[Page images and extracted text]

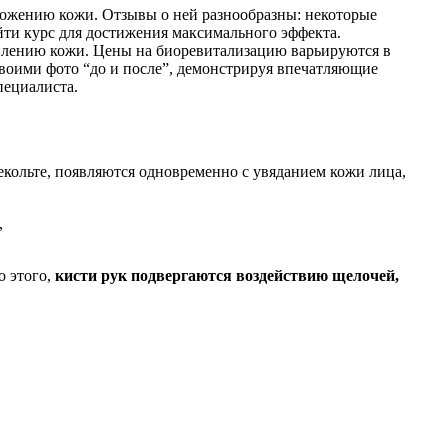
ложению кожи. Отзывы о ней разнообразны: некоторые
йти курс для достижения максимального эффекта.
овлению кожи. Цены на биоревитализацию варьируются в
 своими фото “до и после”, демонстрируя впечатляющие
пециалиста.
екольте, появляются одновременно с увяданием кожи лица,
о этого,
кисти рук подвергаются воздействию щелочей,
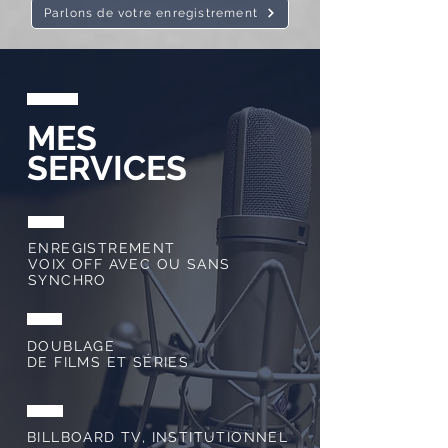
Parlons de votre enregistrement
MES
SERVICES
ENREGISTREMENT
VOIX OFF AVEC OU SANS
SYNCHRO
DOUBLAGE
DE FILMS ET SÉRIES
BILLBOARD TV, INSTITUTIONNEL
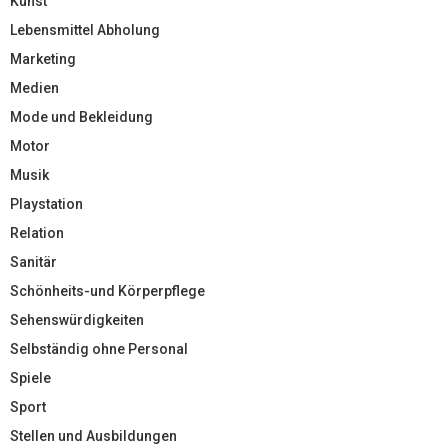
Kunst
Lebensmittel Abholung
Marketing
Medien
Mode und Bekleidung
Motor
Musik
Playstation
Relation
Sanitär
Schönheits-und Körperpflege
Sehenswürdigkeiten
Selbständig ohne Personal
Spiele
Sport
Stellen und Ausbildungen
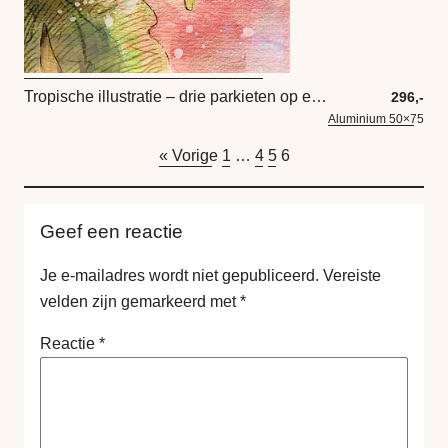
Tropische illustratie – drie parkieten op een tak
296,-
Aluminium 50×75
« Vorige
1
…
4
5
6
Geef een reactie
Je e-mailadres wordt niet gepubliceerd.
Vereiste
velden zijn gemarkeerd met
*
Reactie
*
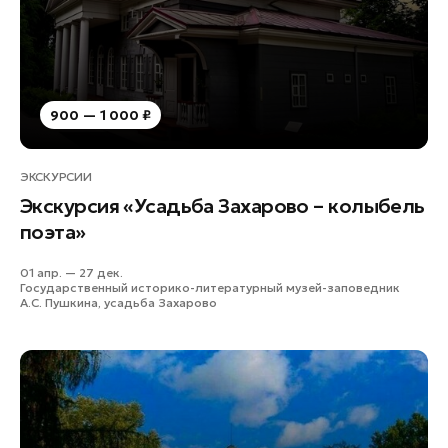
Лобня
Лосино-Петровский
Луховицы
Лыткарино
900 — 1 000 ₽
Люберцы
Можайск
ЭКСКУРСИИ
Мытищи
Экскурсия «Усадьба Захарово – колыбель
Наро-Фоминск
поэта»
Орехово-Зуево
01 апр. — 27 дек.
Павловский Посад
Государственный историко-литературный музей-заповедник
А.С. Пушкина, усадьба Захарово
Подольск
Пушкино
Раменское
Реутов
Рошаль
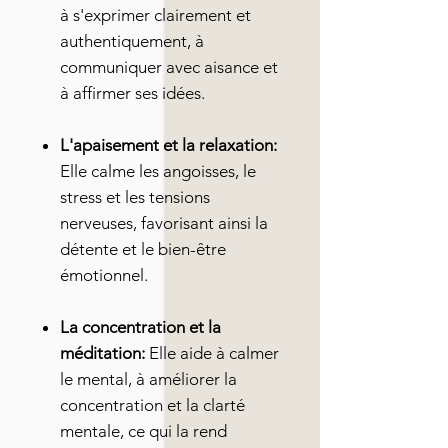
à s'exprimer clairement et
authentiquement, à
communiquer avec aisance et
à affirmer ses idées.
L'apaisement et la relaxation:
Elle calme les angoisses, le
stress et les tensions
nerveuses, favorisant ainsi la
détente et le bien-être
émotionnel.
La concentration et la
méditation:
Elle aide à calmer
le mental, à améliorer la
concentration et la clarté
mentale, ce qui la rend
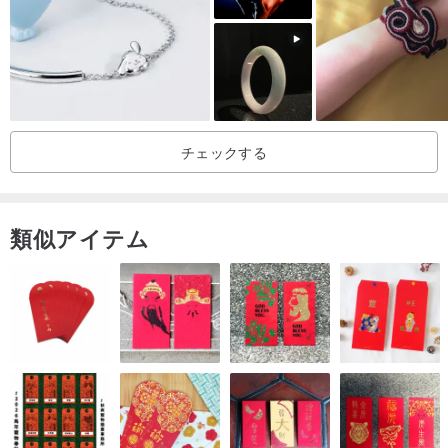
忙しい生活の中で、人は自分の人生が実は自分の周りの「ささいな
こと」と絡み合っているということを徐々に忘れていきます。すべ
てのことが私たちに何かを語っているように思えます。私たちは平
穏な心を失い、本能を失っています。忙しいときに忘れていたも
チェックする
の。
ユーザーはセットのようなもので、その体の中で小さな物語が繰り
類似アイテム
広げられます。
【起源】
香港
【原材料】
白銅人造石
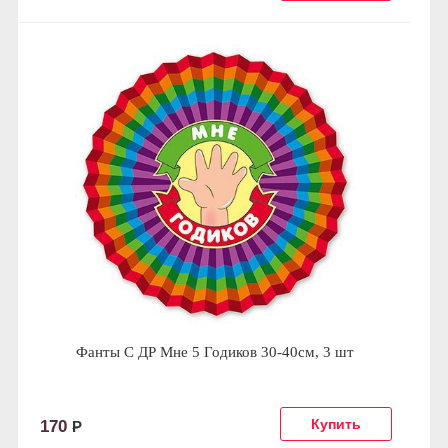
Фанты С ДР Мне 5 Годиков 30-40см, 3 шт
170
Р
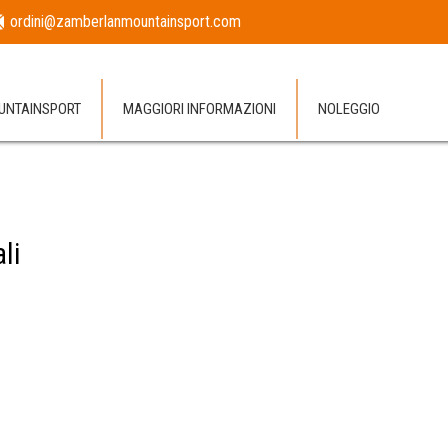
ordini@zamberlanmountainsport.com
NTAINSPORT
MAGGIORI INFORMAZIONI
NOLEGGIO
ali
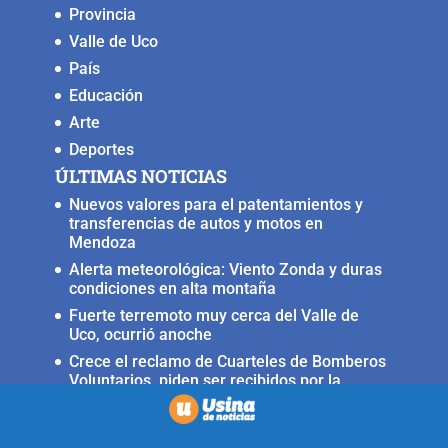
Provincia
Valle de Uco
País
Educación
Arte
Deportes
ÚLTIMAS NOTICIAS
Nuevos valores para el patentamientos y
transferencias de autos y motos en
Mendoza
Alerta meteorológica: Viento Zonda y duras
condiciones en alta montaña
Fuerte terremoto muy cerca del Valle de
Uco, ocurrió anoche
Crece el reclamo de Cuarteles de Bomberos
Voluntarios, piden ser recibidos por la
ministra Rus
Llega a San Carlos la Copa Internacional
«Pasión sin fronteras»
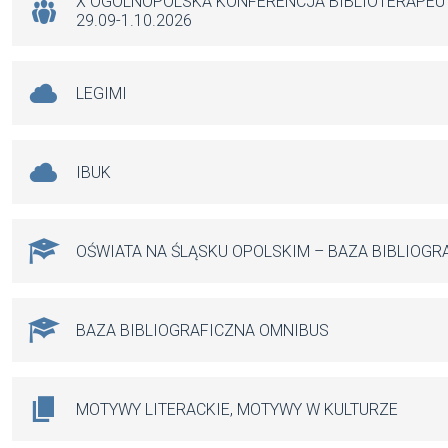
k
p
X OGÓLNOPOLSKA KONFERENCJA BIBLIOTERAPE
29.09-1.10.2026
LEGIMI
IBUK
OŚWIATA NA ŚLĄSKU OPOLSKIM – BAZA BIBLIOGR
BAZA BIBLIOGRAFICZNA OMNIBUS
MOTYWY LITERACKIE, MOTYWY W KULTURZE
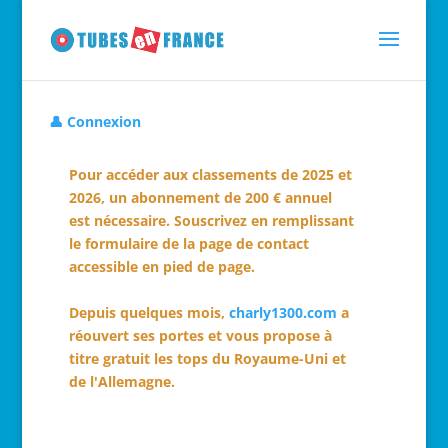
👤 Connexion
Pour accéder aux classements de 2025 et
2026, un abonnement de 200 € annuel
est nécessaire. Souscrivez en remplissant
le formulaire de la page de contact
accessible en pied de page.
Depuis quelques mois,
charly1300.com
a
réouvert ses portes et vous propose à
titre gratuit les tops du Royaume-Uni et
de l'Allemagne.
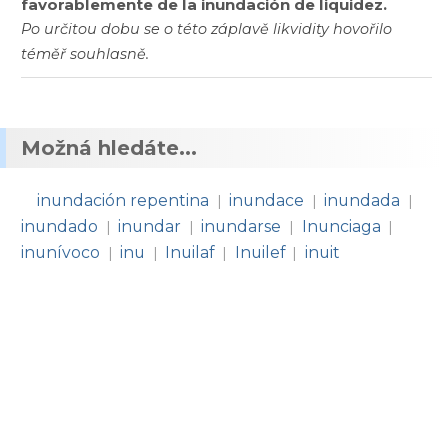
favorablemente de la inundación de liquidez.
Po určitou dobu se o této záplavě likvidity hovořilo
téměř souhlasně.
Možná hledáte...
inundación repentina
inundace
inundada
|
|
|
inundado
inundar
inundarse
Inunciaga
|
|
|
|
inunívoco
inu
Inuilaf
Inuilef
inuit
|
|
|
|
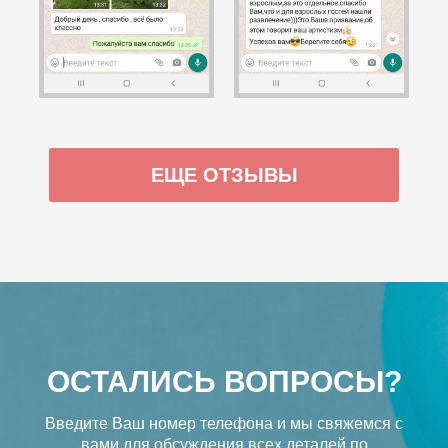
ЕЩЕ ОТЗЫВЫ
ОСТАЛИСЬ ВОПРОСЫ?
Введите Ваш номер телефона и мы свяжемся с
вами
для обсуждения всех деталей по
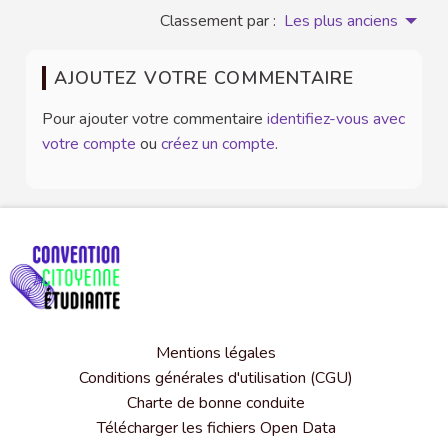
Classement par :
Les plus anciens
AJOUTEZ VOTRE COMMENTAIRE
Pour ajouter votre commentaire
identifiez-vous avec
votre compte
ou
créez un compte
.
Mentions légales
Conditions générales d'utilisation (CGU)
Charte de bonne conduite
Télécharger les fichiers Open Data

Work required :: Write out the extracted text of every row above again, replacing "Playstation" with "PlayStation" and keeping everything else the same. Leave the pictures out of your answer.

Exercise answer ::
ложению кожи. Отзывы о ней разнообразны: некоторые
йти курс для достижения максимального эффекта.
овлению кожи. Цены на биоревитализацию варьируются в
 своими фото “до и после”, демонстрируя впечатляющие
пециалиста.
екольте, появляются одновременно с увяданием кожи лица,
о этого,
кисти рук подвергаются воздействию щелочей,
Parlons de votre enregistrement
MES
SERVICES
ENREGISTREMENT
VOIX OFF AVEC OU SANS
SYNCHRO
DOUBLAGE
DE FILMS ET SÉRIES
BILLBOARD TV, INSTITUTIONNEL
Kunst
Lebensmittel Abholung
Marketing
Medien
Mode und Bekleidung
Motor
Musik
PlayStation
Relation
Sanitär
Schönheits-und Körperpflege
Sehenswürdigkeiten
Selbständig ohne Personal
Spiele
Sport
Stellen und Ausbildungen
Tropische illustratie – drie parkieten op een tak
296,-
Aluminium 50×75
« Vorige
1
…
4
5
6
Geef een reactie
Je e-mailadres wordt niet gepubliceerd.
Vereiste
velden zijn gemarkeerd met
*
Reactie
*
Лобня
Лосино-Петровский
Луховицы
Лыткарино
900 — 1 000 ₽
Люберцы
Можайск
ЭКСКУРСИИ
Мытищи
Экскурсия «Усадьба Захарово – колыбель
Наро-Фоминск
поэта»
Орехово-Зуево
01 апр. — 27 дек.
Павловский Посад
Государственный историко-литературный музей-заповедник
А.С. Пушкина, усадьба Захарово
Подольск
Пушкино
Раменское
Реутов
Рошаль
à s'exprimer clairement et
authentiquement, à
communiquer avec aisance et
à affirmer ses idées.
L'apaisement et la relaxation:
Elle calme les angoisses, le
stress et les tensions
nerveuses, favorisant ainsi la
détente et le bien-être
émotionnel.
La concentration et la
méditation:
Elle aide à calmer
le mental, à améliorer la
concentration et la clarté
mentale, ce qui la rend
忙しい生活の中で、人は自分の人生が実は自分の周りの「ささいな
こと」と絡み合っているということを徐々に忘れていきます。すべ
てのことが私たちに何かを語っているように思えます。私たちは平
穏な心を失い、本能を失っています。忙しいときに忘れていたも
チェックする
の。
ユーザーはセットのようなもので、その体の中で小さな物語が繰り
類似アイテム
広げられます。
【起源】
香港
【原材料】
白銅人造石
Фанты С ДР Мне 5 Годиков 30-40см, 3 шт
170
Р
ordini@zamberlanmountainsport.com
NTAINSPORT
MAGGIORI INFORMAZIONI
NOLEGGIO
ali
Provincia
Valle de Uco
País
Educación
Arte
Deportes
ÚLTIMAS NOTICIAS
Nuevos valores para el patentamientos y
transferencias de autos y motos en
Mendoza
Alerta meteorológica: Viento Zonda y duras
condiciones en alta montaña
Fuerte terremoto muy cerca del Valle de
Uco, ocurrió anoche
Crece el reclamo de Cuarteles de Bomberos
Voluntarios, piden ser recibidos por la
ministra Rus
Llega a San Carlos la Copa Internacional
«Pasión sin fronteras»
k
p
X OGÓLNOPOLSKA KONFERENCJA BIBLIOTERAPE
29.09-1.10.2026
LEGIMI
IBUK
OŚWIATA NA ŚLĄSKU OPOLSKIM – BAZA BIBLIOGR
BAZA BIBLIOGRAFICZNA OMNIBUS
MOTYWY LITERACKIE, MOTYWY W KULTURZE
👤 Connexion
Pour accéder aux classements de 2025 et
2026, un abonnement de 200 € annuel
est nécessaire. Souscrivez en remplissant
le formulaire de la page de contact
accessible en pied de page.
Depuis quelques mois,
charly1300.com
a
réouvert ses portes et vous propose à
titre gratuit les tops du Royaume-Uni et
de l'Allemagne.
favorablemente de la inundación de liquidez.
Po určitou dobu se o této záplavě likvidity hovořilo
téměř souhlasně.
Možná hledáte...
inundación repentina
inundace
inundada
|
|
|
inundado
inundar
inundarse
Inunciaga
|
|
|
|
inunívoco
inu
Inuilaf
Inuilef
inuit
|
|
|
|
ЕЩЕ ОТЗЫВЫ
ОСТАЛИСЬ ВОПРОСЫ?
Введите Ваш номер телефона и мы свяжемся с
вами
для обсуждения всех деталей по
Classement par :
Les plus anciens
AJOUTEZ VOTRE COMMENTAIRE
Pour ajouter votre commentaire
identifiez-vous avec
votre compte
ou
créez un compte
.
Mentions légales
Conditions générales d'utilisation (CGU)
Charte de bonne conduite
Télécharger les fichiers Open Data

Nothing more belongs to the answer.